*AIM OF THE TASK*: Write out all the data again, exactly as shown.

*INFORMATION PROVIDED*:
/---
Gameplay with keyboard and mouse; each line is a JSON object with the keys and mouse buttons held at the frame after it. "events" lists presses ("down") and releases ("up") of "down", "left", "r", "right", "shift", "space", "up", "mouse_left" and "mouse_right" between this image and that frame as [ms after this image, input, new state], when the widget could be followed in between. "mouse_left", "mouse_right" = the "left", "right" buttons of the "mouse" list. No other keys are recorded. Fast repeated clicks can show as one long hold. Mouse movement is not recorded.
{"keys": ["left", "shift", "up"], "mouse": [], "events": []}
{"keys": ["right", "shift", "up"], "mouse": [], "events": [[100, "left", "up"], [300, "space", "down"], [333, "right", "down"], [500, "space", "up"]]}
\---
*RESULT BELOW*:
Gameplay with keyboard and mouse; each line is a JSON object with the keys and mouse buttons held at the frame after it. "events" lists presses ("down") and releases ("up") of "down", "left", "r", "right", "shift", "space", "up", "mouse_left" and "mouse_right" between this image and that frame as [ms after this image, input, new state], when the widget could be followed in between. "mouse_left", "mouse_right" = the "left", "right" buttons of the "mouse" list. No other keys are recorded. Fast repeated clicks can show as one long hold. Mouse movement is not recorded.
{"keys": ["left", "shift", "up"], "mouse": [], "events": []}
{"keys": ["right", "shift", "up"], "mouse": [], "events": [[100, "left", "up"], [300, "space", "down"], [333, "right", "down"], [500, "space", "up"]]}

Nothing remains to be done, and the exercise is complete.